■ What you will do
Extract the stretch of lines from the one containing "2. Was sind Maßtüren – und wann lohnen" through the one containing "Altbauten mit hohen", both included, and copy them word for word from the records below.

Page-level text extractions
+ + + +
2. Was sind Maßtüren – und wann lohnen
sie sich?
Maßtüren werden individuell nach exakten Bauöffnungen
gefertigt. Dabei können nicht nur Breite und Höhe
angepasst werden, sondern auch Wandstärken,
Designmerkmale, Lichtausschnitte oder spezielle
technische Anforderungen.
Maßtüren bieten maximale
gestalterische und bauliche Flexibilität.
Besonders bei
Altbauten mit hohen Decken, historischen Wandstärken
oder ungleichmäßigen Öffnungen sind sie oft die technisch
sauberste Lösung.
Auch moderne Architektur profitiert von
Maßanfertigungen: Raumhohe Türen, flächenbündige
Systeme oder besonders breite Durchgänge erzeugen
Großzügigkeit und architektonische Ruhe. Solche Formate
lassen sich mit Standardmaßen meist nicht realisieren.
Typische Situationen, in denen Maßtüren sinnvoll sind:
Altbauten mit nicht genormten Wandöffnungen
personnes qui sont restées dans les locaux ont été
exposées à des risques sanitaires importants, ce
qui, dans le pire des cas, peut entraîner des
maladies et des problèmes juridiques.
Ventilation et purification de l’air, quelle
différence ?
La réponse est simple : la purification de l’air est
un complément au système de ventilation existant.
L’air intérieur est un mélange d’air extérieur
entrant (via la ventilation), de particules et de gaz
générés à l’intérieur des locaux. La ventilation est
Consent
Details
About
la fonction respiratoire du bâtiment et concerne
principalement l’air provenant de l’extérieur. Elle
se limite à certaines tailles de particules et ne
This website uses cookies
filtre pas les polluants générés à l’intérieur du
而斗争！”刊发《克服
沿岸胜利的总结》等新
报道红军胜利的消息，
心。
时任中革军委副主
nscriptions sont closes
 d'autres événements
+ + + +
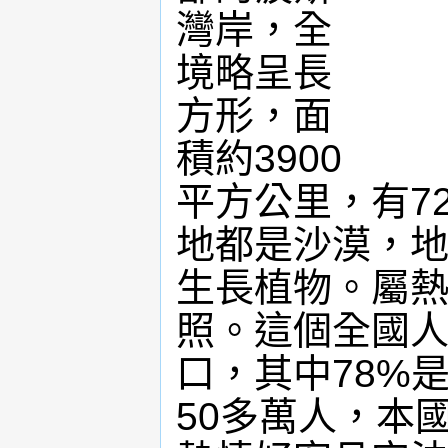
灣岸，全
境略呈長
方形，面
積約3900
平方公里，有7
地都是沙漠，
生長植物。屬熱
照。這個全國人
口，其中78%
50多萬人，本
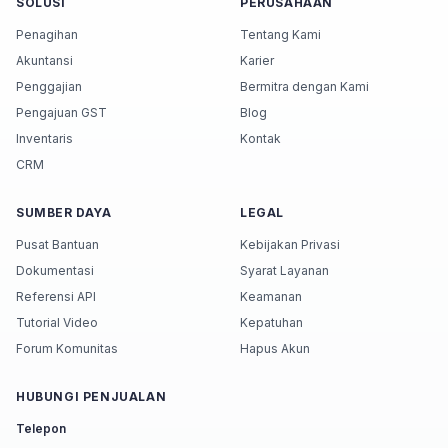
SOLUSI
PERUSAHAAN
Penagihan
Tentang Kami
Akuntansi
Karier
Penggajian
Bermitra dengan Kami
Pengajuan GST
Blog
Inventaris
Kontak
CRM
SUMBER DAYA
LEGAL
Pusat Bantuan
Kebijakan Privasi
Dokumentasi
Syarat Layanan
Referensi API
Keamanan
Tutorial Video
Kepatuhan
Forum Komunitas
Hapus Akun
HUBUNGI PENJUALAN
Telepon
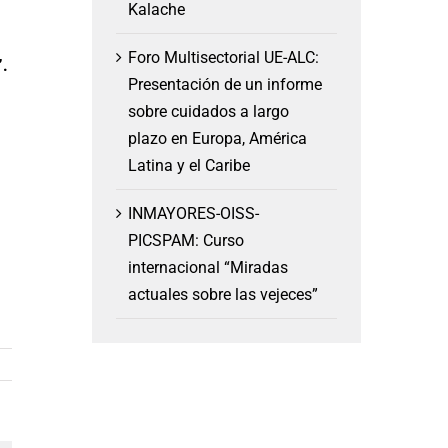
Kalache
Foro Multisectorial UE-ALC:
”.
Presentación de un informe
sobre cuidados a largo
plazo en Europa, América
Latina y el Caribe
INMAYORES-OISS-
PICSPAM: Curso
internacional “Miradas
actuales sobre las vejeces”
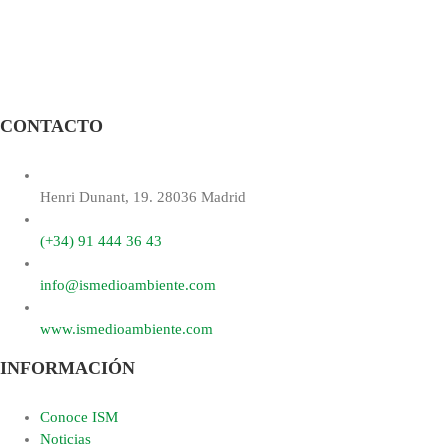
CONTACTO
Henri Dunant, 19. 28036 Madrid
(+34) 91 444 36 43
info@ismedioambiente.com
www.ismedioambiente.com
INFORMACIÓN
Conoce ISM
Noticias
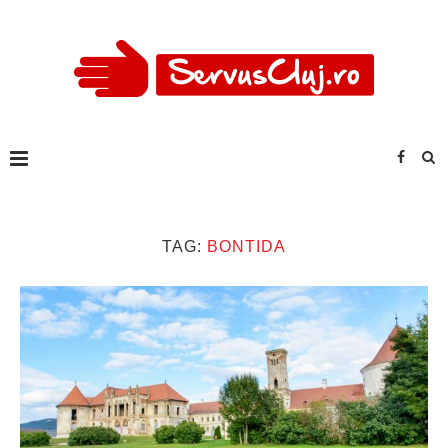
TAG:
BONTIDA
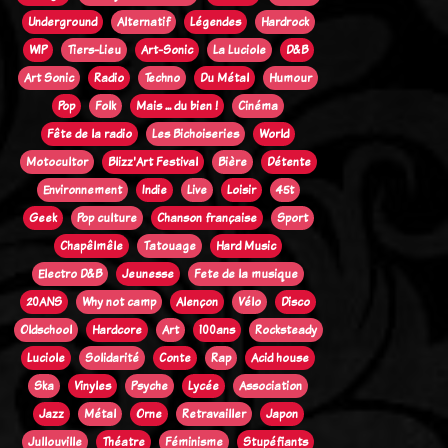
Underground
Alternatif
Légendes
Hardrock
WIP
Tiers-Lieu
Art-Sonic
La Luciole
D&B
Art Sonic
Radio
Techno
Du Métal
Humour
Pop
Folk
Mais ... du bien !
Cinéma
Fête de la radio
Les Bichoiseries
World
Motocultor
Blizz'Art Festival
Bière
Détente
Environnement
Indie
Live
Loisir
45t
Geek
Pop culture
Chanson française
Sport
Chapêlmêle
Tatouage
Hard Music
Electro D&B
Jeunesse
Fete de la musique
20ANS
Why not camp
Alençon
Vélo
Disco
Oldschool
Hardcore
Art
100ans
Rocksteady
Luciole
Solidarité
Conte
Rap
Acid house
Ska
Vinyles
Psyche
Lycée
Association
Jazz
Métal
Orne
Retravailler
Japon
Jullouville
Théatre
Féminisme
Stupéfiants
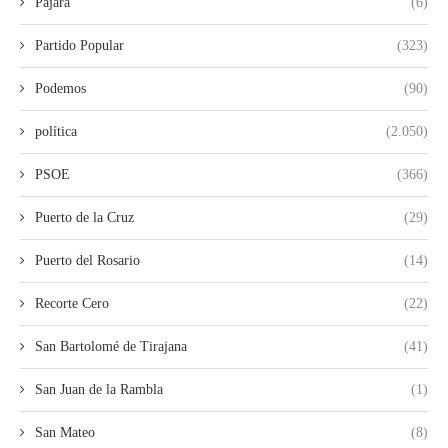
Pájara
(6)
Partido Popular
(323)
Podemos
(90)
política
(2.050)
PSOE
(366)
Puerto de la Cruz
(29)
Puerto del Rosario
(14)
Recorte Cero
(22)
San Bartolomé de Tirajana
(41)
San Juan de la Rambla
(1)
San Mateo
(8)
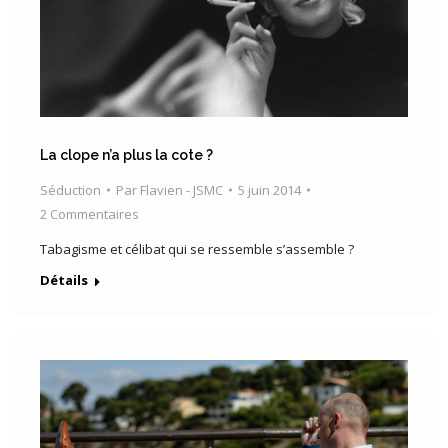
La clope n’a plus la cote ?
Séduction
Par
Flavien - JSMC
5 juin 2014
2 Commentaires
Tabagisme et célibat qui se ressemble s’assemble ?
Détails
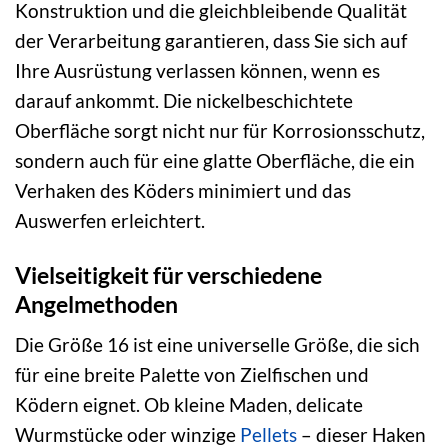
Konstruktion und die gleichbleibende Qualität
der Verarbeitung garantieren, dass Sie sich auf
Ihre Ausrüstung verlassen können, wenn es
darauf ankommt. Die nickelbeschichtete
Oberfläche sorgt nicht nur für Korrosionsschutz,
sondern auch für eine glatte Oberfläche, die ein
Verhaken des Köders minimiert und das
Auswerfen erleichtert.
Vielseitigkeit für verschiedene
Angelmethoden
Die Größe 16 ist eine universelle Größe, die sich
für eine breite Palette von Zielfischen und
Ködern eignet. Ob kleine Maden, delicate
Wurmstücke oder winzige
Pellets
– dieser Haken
+ + + +
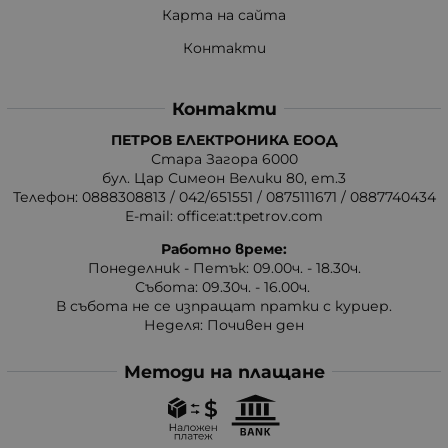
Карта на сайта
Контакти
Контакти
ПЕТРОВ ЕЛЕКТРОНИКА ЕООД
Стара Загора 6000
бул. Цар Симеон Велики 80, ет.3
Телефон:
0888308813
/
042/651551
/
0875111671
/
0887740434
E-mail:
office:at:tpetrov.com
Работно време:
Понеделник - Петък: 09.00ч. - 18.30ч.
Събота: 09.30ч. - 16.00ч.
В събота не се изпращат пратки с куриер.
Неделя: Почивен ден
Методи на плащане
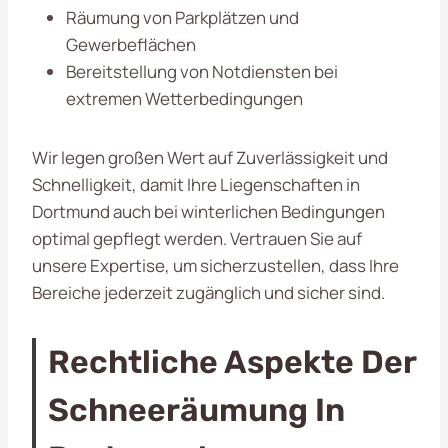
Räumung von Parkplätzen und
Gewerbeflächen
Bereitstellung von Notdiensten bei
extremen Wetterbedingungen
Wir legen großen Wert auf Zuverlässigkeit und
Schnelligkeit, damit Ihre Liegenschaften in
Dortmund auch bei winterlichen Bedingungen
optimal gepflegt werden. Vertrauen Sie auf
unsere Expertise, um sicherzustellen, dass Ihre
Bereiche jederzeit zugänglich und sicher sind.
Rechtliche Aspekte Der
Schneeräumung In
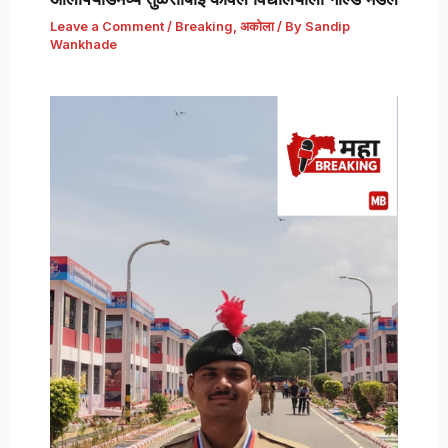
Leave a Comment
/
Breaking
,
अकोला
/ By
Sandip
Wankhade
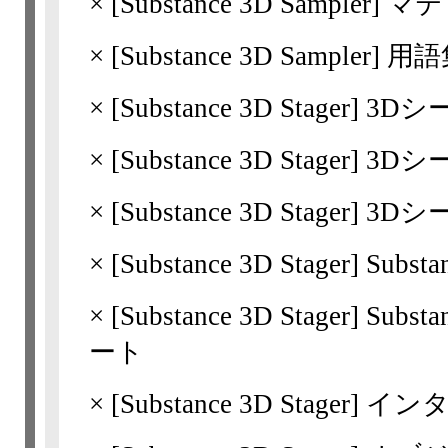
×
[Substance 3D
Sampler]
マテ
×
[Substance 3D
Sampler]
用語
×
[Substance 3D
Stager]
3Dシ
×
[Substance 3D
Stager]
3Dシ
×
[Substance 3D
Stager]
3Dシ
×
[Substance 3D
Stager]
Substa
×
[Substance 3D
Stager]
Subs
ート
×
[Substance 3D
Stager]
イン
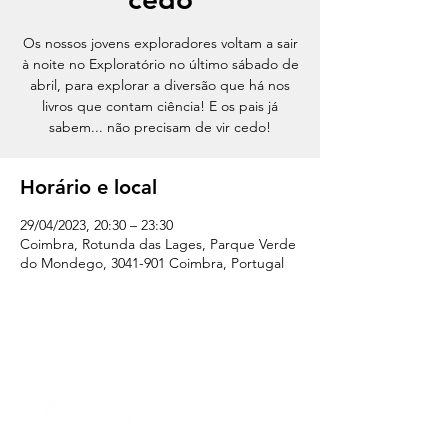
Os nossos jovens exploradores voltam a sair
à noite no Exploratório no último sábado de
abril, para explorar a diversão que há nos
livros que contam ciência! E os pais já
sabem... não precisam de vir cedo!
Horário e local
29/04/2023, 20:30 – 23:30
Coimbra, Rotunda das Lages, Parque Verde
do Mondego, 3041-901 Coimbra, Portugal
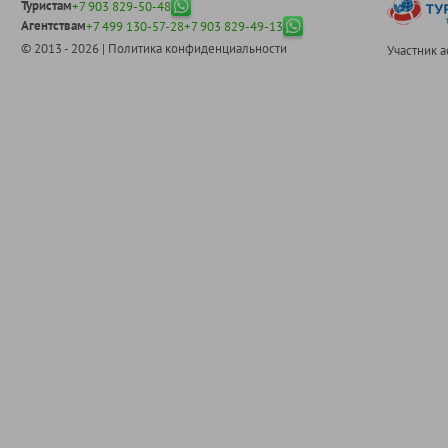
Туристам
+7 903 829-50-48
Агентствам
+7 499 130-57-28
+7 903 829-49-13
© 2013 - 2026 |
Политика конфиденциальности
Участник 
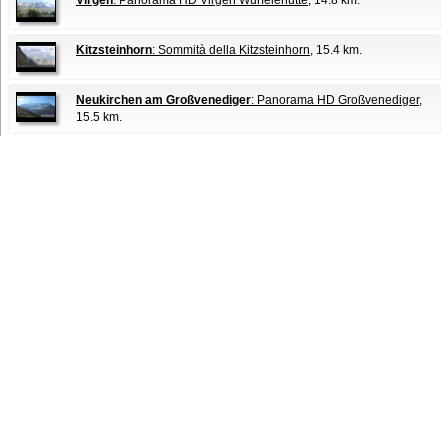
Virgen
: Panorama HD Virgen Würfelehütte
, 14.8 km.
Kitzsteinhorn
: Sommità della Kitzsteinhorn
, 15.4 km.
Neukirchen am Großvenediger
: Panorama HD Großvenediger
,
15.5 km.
+ + + +
■ Expected answer
2. Was sind Maßtüren – und wann lohnen
sie sich?
Maßtüren werden individuell nach exakten Bauöffnungen
gefertigt. Dabei können nicht nur Breite und Höhe
angepasst werden, sondern auch Wandstärken,
Designmerkmale, Lichtausschnitte oder spezielle
technische Anforderungen.
Maßtüren bieten maximale
gestalterische und bauliche Flexibilität.
Besonders bei
Altbauten mit hohen Decken, historischen Wandstärken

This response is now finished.